There were two things we were most interested in seeing, with one being a night landing at Heathrow, which we’ve experienced a number of times in real-life and is always strangely beautiful, with the golden glow of streetlights and buildings giving the impression you’re flying over some magical fantasy land and not the dull mundanity of daylight reality. This is simulated perfectly (and is really hard to land in, if you’re not just there for sightseeing) and almost as mesmerising as the real thing.
The other trip we wanted to simulate was approaching Iceland at sunset, something we’ve done once before for real and was one of the most profoundly beautiful things we’ve ever seen. We almost feel we should be saying that trying to recreate such an experience virtually is a mixture of arrogance and technological perversity but rather than an affront to nature it’s a wonderful celebration of it. We set the time and weather to the right conditions and the view was remarkably similar to real-life, with incredibly realistic lighting through the clouds and across the waves – enough that we actually got a little emotional at seeing it.

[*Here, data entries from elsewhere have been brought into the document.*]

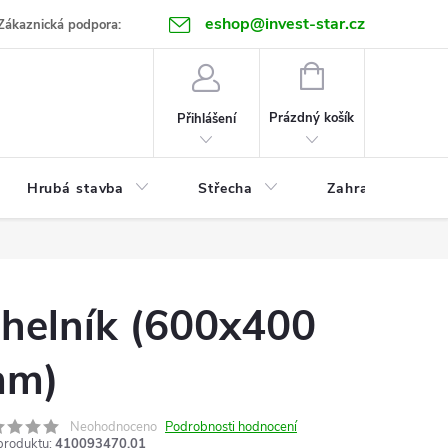
eshop@invest-star.cz
ntakt
Zákaznická podpora:
NÁKUPNÍ
KOŠÍK
Prázdný košík
Přihlášení
Hrubá stavba
Střecha
Zahrada
helník (600x400
m)
Neohodnoceno
Podrobnosti hodnocení
produktu:
410093470.01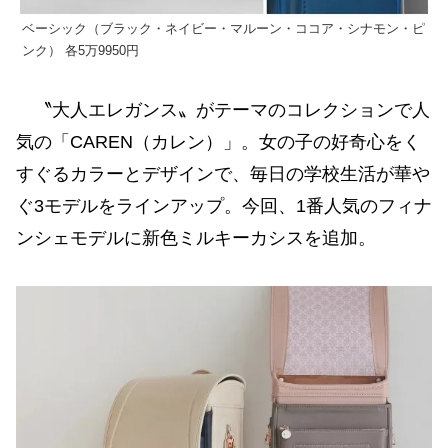
ベーシック（ブラック・ネイビー・マルーン・ココア・シナモン・ピ
ンク） 各5万9950円
〝大人エレガンス〟がテーマのコレクションで人
気の「CAREN（カレン）」。女の子の好奇心をく
すぐるカラーとデザインで、毎日の学校生活が華や
ぐ3モデルをラインアップ。今回、1番人気のフィナ
ンシェモデルに新色ミルキーカシスを追加。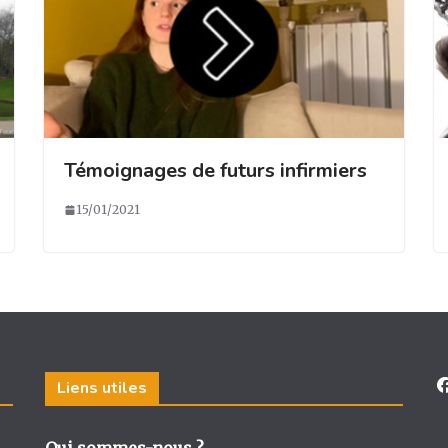
Témoignages de futurs infirmiers
15/01/2021
Liens utiles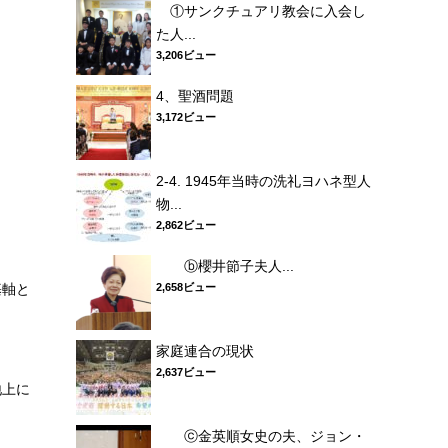
①サンクチュアリ教会に入会し
た人...
3,206ビュー
4、聖酒問題
3,172ビュー
2-4. 1945年当時の洗礼ヨハネ型人
物...
2,862ビュー
ⓑ櫻井節子夫人...
基軸と
2,658ビュー
家庭連合の現状
2,637ビュー
地上に
ⓒ金英順女史の夫、ジョン・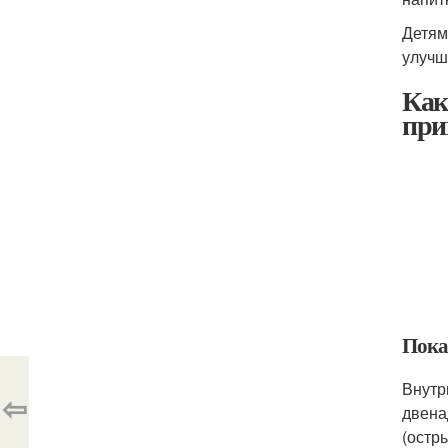
Детям
улучш
Как
при
Пока
Внутр
⇦
двена
(остр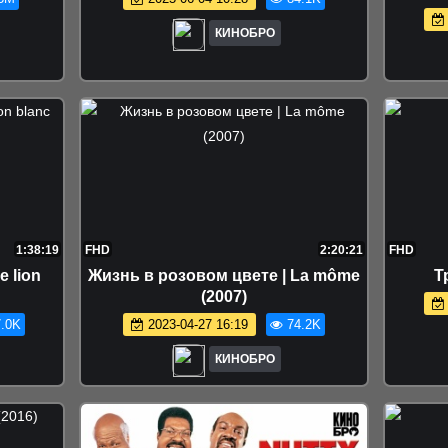
E
КИНОБРО
1:38:19
FHD
2:20:21
FHD
e lion
Жизнь в розовом цвете | La môme
Т
(2007)
.0K
2023-04-27 16:19
74.2K
КИНОБРО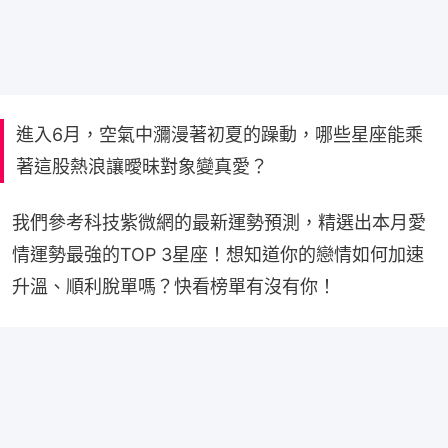
進入6月，空氣中瀰漫著初夏的躁動，哪些星座能乘
著這股熱浪讓曖昧對象變真愛？
我們參考科技紫微網的最新運勢預測，精選出本月愛
情運勢最強的TOP 3星座！想知道你的戀情如何加速
升溫、順利脫單嗎？快看榜單有沒有你！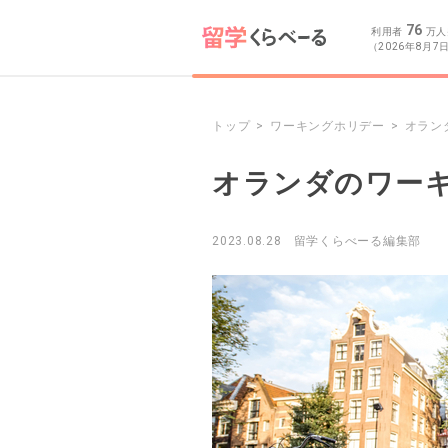
76
利用者
万人
（2026年8月7
トップ
ワーキングホリデー
オラン
オランダのワー
2023.08.28
留学くらべーる編集部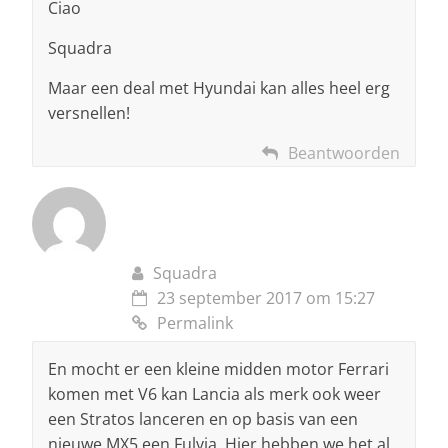
Ciao
Squadra
Maar een deal met Hyundai kan alles heel erg
versnellen!
Beantwoorden
Squadra
23 september 2017 om 15:27
Permalink
En mocht er een kleine midden motor Ferrari
komen met V6 kan Lancia als merk ook weer
een Stratos lanceren en op basis van een
nieuwe MX5 een Fulvia. Hier hebben we het al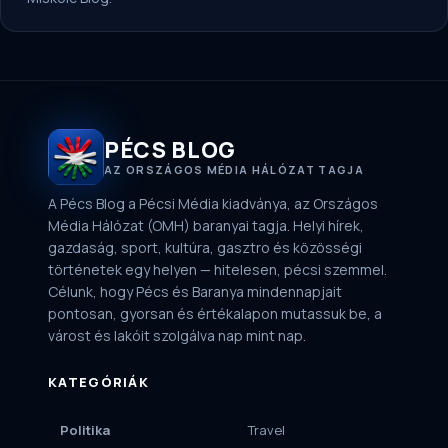
PÉCS BLOG
AZ ORSZÁGOS MÉDIA HÁLÓZAT TAGJA
A Pécs Blog a Pécsi Média kiadványa, az Országos
Média Hálózat (OMH) baranyai tagja. Helyi hírek,
gazdaság, sport, kultúra, gasztro és közösségi
történetek egy helyen — hitelesen, pécsi szemmel.
Célunk, hogy Pécs és Baranya mindennapjait
pontosan, gyorsan és értékalapon mutassuk be, a
várost és lakóit szolgálva nap mint nap.
KATEGÓRIÁK
Politika
Travel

Microsoft Flight Simulator is a unique experience, however you use it, but if it was a standard £60 purchase we’d struggle to recommend it to anyone but existing propeller-heads. You can spend a happy weekend of exploration, just as you might spinning the wheel on Google Earth, but after that you’re left with the inescapable realisation that there’s nothing to actually do. You can make your own fun (or your own mods, on PC at least) but our thoughts quickly began to turn to what this technology would be like if it was used in an actual game.
However, that does mean that this is the perfect Game Pass experience. Without Game Pass this would’ve just been a niche release that very few people got to see but as long as you have a Game Pass subscription you can experience it all for yourself – and if you get bored after a few hours that’s absolutely fine. In fact, that’s perfect, because it’s one illustration amongst many of why Game Pass is such a good idea, as it makes it easy to try something you’re not familiar with and you lose nothing if it turns out not to be for you.
The console port is not flawless though, apart from the technical hiccups the interface is an awkward recreation of the PC, where you click the left stick to bring up a cursor you use to select instruments and use the menu. We also wish you could access the World Map while you’re flying, but you’re only given a little 8-bit map – presumably what real pilots have to put up with – and instead you’re encouraged to learn to navigate by using headings, time estimates, and landmarks (there’s a whole section of the training mode dedicated to such things).
Compatibility with flightsticks is also unexpectedly flaky. Thrustmaster sent us a T.Flight Full Kit X (basically a joystick, throttle, and pedals) to try out at the same and while it was detected and acknowledged the implementation, especially in terms of menus, it was so inconsistent we almost gave up. We’ll review the T.Flight separately, as it works great with Star Wars: Squadrons and we wanted to make sure this review used only a standard controller – which is all you really need.
It’s also important to note that you don’t need any prior interest or knowledge of aircraft to enjoy yourself. That enjoyment may only last for a few days, but as new DLC is released this is likely to be something you’ll keep coming back to on Game Pass, if only to show off to other people what the current pinnacle in console graphics looks like.